I study atmospheres and climates, both inside the Solar System and beyond. I am particularly interested in the connection between the study of Earth-like planets around other stars, and what these discoveries tell us about our own world.

One of the most fundamental questions for terrestrial exoplanets is whether they have atmospheres. If atmospheres are rare the galaxy must be littered with bare rocks like Mercury, whereas if atmospheres are common then we will be able to study dozens or more potentially Earth-like worlds within our lifetime.

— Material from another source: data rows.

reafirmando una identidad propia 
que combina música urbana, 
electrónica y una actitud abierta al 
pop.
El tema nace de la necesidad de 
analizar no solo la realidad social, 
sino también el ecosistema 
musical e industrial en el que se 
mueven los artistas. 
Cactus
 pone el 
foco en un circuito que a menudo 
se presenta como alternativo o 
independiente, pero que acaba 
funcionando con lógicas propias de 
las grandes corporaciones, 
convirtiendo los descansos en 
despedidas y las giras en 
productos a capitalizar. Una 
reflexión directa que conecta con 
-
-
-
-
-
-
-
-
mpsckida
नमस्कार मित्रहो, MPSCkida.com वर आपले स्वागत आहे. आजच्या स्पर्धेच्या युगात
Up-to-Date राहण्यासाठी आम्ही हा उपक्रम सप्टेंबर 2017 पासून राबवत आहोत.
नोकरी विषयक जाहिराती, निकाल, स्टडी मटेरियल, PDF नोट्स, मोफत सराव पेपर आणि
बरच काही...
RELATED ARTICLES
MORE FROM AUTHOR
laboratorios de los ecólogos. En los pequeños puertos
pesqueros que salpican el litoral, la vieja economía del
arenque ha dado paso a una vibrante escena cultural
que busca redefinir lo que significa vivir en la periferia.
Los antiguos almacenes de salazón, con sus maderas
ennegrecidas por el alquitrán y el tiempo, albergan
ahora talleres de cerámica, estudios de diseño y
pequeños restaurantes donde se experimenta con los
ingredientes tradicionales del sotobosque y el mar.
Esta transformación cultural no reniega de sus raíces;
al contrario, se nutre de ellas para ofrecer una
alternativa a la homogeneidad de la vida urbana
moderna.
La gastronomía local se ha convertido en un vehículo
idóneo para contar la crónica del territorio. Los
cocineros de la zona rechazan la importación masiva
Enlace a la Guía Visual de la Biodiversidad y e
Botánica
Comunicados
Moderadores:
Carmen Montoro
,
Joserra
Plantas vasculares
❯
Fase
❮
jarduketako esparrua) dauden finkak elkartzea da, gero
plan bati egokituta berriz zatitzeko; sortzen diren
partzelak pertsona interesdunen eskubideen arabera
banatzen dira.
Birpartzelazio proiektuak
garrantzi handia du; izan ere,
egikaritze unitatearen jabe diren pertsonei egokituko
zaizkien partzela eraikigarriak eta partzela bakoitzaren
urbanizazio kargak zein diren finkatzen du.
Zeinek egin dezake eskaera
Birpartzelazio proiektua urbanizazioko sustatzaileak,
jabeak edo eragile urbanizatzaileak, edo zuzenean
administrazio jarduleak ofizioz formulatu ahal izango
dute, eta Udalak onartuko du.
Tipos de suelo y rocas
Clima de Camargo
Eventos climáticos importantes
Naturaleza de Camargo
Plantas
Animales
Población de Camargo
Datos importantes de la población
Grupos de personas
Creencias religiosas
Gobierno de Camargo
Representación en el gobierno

In my PhD I used ideas from Earth’s atmosphere, including dimensional analysis, to show how thermal phase curves can be used to measure atmospheric thickness, and thus address this question. In my postdoc we then applied this idea to the exoplanet LHS 3844b, showing that it is likely a bare rock.

See Koll & Abbot (2015) and Kreidberg et al (2019).

A thermal phase curve.

Do rocky exoplanets have atmospheres?

Atmospheric heat engines and exoplanets

Meteorologists know that hurricanes resemble a heat engine, similar to the Carnot cycle. I showed that this simple idea carries over surprisingly well to the the atmospheric circulations of exoplanets (see right), where it allows us to predict both temperature structures and day-night heat transport of rocky exoplanets.

Even more, the same theory also captures the sonic wind speeds on hot Jupiters, and predicts how wind speeds on hot Jupiters should change as a function of planetary temperature. Thanks to a number of new ground-based instruments, we should be able to soon test this prediction!

See Koll & Abbot (2016) and Koll & Komacek (2018).

On a rocky exoplanet, the atmosphere’s heating and cooling (blue) balance friction on the turbulent dayside (red).

Why is Earth’s climate so linear?

Every physics student learns that the most basic model for radiation is a blackbody, and that a blackbody emits energy nonlinearly with temperature, σT4. However, actual measurements show that Earth looks nothing like a blackbody and that its outgoing longwave radiation (OLR) to space is instead basically linear in temperature (see left).

To understand why Earth’s OLR is linear, why it matters for global warming, and what it has to do with other planets, you can find the resolution to this puzzle in Koll & Cronin (2018).

Earth’s outgoing longwave radiation (OLR) looks nothing like the Stefan-Boltzmann law (red). Instead, OLR is roughly a linear function of temperature (blue).